Set down again exactly the lines of the listing below that fall between the line holding "right shoulder: (583, 466)" and the line holding "left knee: (315, 556)", inclusive.
***** PROVIDED MATERIAL
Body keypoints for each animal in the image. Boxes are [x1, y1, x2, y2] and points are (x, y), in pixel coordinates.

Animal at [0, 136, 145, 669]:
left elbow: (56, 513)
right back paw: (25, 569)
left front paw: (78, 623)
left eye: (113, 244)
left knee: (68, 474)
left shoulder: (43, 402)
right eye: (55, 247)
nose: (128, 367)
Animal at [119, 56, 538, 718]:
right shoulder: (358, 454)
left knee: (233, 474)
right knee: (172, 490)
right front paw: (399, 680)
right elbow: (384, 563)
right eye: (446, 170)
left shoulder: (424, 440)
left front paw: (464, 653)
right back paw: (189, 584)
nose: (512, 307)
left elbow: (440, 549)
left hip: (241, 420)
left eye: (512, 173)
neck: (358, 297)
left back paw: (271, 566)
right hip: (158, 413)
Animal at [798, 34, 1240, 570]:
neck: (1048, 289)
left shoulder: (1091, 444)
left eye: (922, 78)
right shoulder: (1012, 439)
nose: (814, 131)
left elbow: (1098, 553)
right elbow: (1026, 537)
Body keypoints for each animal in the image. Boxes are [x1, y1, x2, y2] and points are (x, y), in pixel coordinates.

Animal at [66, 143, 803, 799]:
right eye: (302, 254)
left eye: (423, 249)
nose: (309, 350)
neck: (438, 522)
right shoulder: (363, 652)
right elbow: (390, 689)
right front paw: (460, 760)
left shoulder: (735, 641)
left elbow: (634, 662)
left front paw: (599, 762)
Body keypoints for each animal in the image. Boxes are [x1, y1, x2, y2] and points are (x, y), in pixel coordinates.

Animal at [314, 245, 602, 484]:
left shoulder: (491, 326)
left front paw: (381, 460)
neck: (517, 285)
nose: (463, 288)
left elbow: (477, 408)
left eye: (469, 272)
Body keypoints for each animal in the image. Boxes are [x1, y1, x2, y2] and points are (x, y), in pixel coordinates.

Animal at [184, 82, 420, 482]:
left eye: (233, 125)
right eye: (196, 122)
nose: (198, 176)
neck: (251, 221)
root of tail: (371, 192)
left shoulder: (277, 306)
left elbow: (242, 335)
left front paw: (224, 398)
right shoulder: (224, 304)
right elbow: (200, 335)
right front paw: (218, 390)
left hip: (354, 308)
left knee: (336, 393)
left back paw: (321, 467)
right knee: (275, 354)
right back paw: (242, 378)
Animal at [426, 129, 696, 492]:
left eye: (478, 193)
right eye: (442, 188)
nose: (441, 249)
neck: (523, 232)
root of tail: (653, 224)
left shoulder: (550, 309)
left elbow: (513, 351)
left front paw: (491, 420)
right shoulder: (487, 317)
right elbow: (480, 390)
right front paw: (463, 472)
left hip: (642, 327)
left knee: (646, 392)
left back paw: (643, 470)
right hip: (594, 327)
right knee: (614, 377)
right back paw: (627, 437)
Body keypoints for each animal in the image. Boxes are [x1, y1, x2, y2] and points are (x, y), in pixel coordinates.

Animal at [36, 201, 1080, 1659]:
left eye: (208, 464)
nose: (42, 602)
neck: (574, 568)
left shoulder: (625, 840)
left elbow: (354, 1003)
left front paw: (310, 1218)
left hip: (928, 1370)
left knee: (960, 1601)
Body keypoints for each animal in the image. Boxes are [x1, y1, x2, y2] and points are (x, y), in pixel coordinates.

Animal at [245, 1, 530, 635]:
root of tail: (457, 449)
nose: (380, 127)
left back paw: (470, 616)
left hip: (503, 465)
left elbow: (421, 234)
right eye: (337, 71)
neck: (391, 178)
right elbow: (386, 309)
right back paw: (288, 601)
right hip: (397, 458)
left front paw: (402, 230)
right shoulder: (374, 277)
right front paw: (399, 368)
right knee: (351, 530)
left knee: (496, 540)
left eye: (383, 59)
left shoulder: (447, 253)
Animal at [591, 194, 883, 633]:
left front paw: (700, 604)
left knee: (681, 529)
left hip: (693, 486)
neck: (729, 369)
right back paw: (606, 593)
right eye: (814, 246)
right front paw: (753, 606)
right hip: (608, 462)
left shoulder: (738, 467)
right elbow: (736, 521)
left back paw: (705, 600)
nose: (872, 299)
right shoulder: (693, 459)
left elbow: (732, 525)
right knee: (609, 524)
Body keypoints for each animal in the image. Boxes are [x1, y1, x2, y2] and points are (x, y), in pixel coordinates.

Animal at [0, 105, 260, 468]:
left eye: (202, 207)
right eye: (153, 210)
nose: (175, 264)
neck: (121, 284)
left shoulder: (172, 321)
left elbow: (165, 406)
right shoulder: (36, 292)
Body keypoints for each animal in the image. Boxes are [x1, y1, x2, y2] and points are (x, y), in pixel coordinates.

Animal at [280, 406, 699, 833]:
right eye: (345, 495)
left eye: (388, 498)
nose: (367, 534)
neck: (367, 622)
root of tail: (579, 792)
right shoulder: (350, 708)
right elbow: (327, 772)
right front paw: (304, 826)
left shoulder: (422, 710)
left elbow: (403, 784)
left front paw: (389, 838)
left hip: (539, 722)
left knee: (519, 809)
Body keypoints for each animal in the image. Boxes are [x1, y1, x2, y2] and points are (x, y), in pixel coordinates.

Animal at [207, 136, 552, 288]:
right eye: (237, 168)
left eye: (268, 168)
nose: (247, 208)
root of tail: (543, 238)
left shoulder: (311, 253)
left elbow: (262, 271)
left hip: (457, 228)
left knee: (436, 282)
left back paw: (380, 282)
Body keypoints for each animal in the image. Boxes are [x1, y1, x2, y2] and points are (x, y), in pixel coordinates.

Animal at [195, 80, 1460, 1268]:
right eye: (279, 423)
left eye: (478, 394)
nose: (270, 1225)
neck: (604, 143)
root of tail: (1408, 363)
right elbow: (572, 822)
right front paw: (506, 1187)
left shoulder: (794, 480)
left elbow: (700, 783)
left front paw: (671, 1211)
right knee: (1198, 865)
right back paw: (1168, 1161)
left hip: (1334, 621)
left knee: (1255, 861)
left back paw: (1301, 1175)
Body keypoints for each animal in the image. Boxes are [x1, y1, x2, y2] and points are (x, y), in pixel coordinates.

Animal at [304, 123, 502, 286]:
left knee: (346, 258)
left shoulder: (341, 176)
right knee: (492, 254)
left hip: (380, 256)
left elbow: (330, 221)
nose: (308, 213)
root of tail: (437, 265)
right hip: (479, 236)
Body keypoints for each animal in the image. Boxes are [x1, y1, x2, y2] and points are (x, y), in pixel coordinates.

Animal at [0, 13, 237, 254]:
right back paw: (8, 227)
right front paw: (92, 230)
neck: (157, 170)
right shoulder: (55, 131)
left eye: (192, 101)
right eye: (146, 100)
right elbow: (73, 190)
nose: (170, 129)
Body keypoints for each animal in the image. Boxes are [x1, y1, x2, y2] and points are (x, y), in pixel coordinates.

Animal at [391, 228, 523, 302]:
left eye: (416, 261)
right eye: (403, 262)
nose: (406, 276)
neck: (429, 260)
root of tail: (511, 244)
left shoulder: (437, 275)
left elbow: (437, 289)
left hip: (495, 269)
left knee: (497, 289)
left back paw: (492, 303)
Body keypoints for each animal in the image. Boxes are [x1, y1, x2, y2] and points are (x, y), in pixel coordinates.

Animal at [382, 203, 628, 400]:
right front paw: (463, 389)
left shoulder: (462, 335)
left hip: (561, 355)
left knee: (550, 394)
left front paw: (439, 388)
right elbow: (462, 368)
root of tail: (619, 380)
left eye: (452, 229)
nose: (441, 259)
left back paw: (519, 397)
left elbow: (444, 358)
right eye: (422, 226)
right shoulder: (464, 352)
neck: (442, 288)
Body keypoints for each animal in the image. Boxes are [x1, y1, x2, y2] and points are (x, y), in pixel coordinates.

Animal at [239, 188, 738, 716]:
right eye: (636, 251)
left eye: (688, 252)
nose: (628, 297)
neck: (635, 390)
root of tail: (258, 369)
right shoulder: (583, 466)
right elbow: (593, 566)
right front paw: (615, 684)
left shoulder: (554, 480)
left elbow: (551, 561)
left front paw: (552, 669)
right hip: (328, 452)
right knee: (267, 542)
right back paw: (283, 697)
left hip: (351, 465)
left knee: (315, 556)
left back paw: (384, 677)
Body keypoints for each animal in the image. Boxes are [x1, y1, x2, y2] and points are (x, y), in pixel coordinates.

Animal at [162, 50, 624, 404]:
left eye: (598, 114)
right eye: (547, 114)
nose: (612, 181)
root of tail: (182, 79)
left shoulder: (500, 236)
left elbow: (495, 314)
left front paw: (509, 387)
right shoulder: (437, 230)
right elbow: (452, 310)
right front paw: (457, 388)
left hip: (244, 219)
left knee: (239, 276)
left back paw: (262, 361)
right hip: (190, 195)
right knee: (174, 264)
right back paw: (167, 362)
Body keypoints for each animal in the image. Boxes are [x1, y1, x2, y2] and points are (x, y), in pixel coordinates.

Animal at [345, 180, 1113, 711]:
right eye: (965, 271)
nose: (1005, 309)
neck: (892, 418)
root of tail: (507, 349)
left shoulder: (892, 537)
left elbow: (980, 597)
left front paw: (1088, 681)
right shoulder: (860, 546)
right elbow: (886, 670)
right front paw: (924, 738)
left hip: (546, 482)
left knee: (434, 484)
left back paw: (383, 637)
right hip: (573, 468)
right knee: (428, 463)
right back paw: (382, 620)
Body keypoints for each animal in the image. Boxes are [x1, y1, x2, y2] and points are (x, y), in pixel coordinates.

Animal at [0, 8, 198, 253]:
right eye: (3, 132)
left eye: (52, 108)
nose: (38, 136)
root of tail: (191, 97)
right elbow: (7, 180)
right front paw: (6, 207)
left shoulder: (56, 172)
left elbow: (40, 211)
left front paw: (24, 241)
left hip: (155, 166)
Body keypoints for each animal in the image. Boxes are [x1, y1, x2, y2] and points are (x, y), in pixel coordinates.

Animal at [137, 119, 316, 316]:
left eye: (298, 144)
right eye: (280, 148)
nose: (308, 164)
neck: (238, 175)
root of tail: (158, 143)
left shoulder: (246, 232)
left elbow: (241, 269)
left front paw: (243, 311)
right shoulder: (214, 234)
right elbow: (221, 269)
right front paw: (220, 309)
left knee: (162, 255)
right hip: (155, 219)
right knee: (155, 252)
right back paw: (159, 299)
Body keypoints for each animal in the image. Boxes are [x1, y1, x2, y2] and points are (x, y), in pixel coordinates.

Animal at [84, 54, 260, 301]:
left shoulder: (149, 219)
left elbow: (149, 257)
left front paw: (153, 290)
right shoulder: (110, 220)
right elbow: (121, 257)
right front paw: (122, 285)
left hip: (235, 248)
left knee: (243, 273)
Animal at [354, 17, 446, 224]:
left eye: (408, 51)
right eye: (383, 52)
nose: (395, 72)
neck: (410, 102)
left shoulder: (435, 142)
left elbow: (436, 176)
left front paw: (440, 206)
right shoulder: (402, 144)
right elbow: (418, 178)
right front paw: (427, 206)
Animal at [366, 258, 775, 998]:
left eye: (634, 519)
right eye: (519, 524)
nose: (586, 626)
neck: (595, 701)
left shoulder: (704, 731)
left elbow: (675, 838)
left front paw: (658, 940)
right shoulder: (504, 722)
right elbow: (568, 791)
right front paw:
**********
• [COMPLETED TASK]:
right shoulder: (583, 466)
right elbow: (593, 566)
right front paw: (615, 684)
left shoulder: (554, 480)
left elbow: (551, 561)
left front paw: (552, 669)
right hip: (328, 452)
right knee: (267, 542)
right back paw: (283, 697)
left hip: (351, 465)
left knee: (315, 556)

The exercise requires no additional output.